Is there a way to ensure that a goroutine will run only in a specific OS thread? For example, when GUI operations must run in the GUI thread, but there might be multiple goroutines running GUI code.

GOMAXPROCS(1) does the job technically, but that defeats the purpose of multithreading.

LockOSThread() works too, but that prevents any other goroutine from running in that thread as well.

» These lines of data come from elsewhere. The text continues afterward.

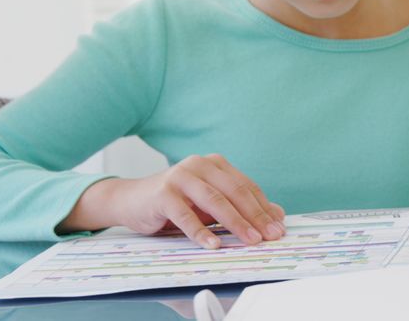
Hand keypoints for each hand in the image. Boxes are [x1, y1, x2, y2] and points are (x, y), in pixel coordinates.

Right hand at [60, 154, 285, 248]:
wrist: (131, 200)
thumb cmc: (176, 202)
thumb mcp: (210, 204)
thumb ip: (240, 206)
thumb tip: (277, 214)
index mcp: (215, 164)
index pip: (247, 187)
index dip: (264, 208)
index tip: (278, 228)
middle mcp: (200, 165)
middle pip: (235, 192)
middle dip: (255, 216)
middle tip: (269, 236)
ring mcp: (180, 177)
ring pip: (214, 201)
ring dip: (235, 223)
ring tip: (250, 240)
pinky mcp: (163, 193)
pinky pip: (185, 215)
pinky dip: (200, 231)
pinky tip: (213, 244)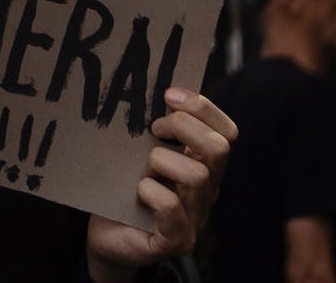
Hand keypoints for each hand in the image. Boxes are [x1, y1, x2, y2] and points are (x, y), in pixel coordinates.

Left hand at [86, 88, 236, 278]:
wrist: (109, 237)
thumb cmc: (125, 188)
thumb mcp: (143, 153)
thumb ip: (158, 131)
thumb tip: (159, 95)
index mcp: (205, 165)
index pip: (226, 131)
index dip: (202, 107)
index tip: (169, 94)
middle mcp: (207, 191)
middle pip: (219, 148)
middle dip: (185, 127)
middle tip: (155, 129)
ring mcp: (195, 218)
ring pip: (197, 176)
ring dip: (162, 161)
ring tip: (144, 168)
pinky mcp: (175, 240)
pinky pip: (171, 208)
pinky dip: (152, 192)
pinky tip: (139, 192)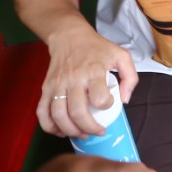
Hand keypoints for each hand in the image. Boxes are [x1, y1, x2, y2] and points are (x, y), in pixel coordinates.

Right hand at [37, 23, 137, 137]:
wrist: (69, 37)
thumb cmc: (97, 48)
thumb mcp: (121, 56)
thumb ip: (130, 77)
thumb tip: (124, 100)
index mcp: (93, 71)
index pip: (99, 98)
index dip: (106, 106)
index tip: (108, 104)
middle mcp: (73, 79)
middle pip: (77, 112)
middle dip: (89, 128)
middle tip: (98, 131)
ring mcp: (57, 85)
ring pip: (58, 115)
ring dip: (70, 130)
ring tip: (81, 134)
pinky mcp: (46, 88)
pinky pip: (42, 112)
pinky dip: (49, 126)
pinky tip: (61, 130)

Is there a way to do this, or must everything that requires the same thread also run in the same goroutine?

+5  A: 

To the best of my knowledge, not currently. I think the 'go-like' way to do this would be to write a Goroutine that runs in the GUI thread and services requests from other goroutines sent in over a channel. For example, you could have it read from a channel that accepts function pointers, and execute those functions.

Nick Johnson
-1 Your answer to "Is there a way to ensure that a goroutine will run only in a specific OS thread?" is "write a Goroutine that runs in the GUI thread"? How is this supposed to help me?
Jurily
You already pointed out that LockOSThread lets you lock the goroutine to a specific thread. Simply do so for the GUI thread.
Nick Johnson
+1  A: 

Why do you want to do this? I believe runtime.LockOSThread() is necessary if you are creating a library binding from C code which uses thread-local storage. Otherwise, just let the scheduler multiplex the goroutines for you.

And note that runtime.LockOSThread() only prevents other goroutines from running in that thread until you call runtime.UnlockOSThread().